There is a fourth Christendom. It is at once older than the other three, and newer than even ourselves. Ernest Oldmeadow, in his A Layman’s Church Year (p. 277), describes it eloquently: “Christ the King has other rebels besides Russia and Mexico and France. The map of His dominions shows not only the Empires and Kingdoms and Republics, but also the counties, the towns, the villages, the hamlets, and – like the ordnance maps of largest scale – the homesteads each and all. Indeed, it goes farther than the work of any human cartographer; because it shows the inmost places of every human heart. Even the humblest man or woman or child alive is, so to speak, a tiny province in the dominions of Christ the King: a province either submissive or disobedient, either loyal or rebellious.” That fourth Christendom is in each of us, who by our baptism were made members of the Mystical Body of Christ, sons of the Church, and – by Imperial decree, no less – subjects of the Holy Empire, whose boundaries are wherever any of us happens to be, and regardless of whether or not a human Emperor sits upon his throne. With St. Paul, we can say, “I am a Roman Citizen.”

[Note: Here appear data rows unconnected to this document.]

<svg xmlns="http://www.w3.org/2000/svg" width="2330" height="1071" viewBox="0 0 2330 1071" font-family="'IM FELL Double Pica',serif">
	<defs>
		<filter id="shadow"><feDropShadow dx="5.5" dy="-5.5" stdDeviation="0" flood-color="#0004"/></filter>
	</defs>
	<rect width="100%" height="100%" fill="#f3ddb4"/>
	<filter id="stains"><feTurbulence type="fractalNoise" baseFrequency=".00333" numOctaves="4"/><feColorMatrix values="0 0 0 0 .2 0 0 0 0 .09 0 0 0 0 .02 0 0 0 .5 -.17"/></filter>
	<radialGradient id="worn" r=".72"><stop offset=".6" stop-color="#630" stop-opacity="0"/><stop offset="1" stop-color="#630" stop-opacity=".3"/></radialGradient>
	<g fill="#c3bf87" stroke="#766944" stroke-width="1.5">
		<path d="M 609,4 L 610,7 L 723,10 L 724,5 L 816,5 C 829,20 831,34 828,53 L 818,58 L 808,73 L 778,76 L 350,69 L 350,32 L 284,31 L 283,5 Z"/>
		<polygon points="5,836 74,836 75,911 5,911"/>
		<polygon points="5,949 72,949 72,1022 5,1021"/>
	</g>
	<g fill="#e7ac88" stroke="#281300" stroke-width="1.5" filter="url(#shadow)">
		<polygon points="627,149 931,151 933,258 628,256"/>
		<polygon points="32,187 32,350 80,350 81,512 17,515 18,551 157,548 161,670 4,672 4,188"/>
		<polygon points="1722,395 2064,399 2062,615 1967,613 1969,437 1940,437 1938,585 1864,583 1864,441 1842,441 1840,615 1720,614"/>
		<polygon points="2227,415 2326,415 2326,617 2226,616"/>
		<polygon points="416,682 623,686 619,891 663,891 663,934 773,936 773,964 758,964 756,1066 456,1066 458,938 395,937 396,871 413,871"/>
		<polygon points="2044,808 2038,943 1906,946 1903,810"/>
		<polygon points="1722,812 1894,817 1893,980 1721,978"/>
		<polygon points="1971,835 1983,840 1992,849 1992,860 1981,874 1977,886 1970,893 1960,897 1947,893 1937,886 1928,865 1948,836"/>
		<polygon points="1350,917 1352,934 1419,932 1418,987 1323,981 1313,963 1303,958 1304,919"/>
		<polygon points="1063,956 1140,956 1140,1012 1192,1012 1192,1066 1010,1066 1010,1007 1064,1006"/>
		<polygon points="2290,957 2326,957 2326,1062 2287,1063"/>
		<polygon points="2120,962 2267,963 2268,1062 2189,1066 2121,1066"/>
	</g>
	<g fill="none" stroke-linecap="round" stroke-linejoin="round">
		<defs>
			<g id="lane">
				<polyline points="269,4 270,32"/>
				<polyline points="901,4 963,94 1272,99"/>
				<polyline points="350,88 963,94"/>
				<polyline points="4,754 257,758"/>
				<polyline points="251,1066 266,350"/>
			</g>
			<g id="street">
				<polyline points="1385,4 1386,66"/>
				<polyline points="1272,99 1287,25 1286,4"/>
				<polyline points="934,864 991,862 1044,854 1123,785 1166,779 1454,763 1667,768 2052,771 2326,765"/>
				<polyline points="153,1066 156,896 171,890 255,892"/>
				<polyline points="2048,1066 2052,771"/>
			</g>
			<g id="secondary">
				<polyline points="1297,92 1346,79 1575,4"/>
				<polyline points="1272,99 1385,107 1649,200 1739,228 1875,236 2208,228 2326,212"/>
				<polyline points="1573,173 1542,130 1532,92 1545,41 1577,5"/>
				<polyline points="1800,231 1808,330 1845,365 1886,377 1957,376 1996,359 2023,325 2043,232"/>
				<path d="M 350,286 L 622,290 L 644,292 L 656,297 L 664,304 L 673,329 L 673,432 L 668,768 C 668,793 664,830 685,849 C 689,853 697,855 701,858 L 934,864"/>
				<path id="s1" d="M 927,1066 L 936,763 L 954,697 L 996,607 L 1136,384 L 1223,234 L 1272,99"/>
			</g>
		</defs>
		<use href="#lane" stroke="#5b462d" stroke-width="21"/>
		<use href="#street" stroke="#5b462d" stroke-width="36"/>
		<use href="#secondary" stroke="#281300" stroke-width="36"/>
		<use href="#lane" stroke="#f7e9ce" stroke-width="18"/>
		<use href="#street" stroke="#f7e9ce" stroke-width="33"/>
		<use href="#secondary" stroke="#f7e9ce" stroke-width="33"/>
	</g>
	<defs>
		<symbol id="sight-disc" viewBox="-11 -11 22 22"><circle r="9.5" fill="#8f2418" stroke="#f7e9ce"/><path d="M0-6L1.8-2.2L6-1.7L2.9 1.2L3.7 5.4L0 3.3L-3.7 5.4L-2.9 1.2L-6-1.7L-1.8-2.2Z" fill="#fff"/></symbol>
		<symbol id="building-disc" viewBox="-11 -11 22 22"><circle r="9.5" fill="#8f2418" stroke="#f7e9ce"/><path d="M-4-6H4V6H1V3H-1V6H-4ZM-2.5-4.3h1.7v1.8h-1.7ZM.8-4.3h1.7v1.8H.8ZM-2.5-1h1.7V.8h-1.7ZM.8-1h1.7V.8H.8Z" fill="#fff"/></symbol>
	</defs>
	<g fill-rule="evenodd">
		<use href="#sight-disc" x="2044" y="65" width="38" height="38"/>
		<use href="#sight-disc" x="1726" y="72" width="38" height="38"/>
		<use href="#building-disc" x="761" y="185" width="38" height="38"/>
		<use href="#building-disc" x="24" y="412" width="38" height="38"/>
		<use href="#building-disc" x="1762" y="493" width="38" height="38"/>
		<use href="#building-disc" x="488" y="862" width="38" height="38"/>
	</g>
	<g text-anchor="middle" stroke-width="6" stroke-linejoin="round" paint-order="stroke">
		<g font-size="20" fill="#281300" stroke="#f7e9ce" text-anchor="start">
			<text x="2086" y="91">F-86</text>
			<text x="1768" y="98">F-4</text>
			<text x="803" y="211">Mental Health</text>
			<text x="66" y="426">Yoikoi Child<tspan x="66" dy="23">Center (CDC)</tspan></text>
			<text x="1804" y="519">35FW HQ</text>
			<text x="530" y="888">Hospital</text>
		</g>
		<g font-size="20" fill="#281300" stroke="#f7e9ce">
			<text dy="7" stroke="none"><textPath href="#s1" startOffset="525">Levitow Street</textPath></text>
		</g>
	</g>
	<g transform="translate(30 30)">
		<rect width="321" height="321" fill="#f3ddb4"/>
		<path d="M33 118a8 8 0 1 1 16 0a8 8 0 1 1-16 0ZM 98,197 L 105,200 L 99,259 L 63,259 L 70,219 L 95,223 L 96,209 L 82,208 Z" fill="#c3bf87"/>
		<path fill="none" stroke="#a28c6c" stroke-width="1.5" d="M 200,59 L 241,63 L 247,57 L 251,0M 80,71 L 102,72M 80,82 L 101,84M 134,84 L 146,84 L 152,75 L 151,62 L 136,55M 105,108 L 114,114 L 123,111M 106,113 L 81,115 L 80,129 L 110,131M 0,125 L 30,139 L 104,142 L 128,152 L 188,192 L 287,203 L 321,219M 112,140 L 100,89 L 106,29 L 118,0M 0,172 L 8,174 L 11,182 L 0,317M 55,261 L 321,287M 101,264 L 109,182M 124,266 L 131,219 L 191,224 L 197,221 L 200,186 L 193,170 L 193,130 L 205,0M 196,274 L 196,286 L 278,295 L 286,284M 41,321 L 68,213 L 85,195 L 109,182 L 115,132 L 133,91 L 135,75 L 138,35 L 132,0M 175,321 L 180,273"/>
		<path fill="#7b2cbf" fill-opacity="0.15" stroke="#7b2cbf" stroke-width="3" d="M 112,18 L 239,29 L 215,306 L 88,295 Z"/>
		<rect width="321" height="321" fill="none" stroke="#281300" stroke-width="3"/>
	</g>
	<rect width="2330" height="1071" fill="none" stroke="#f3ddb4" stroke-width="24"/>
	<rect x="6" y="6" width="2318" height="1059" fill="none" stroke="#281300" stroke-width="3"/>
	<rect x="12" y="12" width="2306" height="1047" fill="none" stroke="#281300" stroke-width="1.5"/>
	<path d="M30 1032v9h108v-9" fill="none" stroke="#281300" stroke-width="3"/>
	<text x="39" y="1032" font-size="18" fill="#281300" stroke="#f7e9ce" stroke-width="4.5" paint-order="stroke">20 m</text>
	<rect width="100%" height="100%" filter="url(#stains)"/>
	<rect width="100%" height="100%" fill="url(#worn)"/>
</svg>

Our attempts at rebuilding Christendom must be intimately linked with performing the Spiritual and Corporal works of Mercy. It may be that what we do in the temporal sphere might indeed lay the foundations for some future outward revival of Christendom – though what form that shall take is doubtless as impossible for us to imagine as the work of Justinian and Charlemagne was for Ss. Ambrose and Augustine, for all that that duo’s efforts were essential to both Imperial revivals. But whether or not that happens, may our spiritual endeavours alongside the other result in our becoming permanent subjects of that celestial realm of which any earthly expression of Christendom, however grand, is only a poor shadow and reflexion. Whatever discouragement and temptations to despair we may feel in this glorious quest, we should remember the further words of Longfellow in the Christmas carol cited earlier:
And in despair I bowed my head:
“There is no peace on earth,” I said,
“For hate is strong and mocks the song
Of peace on earth, good will to men.”
Then pealed the bells more loud and deep:
“God is not dead, nor doth he sleep;
The wrong shall fail, the right prevail,
With peace on earth, good will to men.”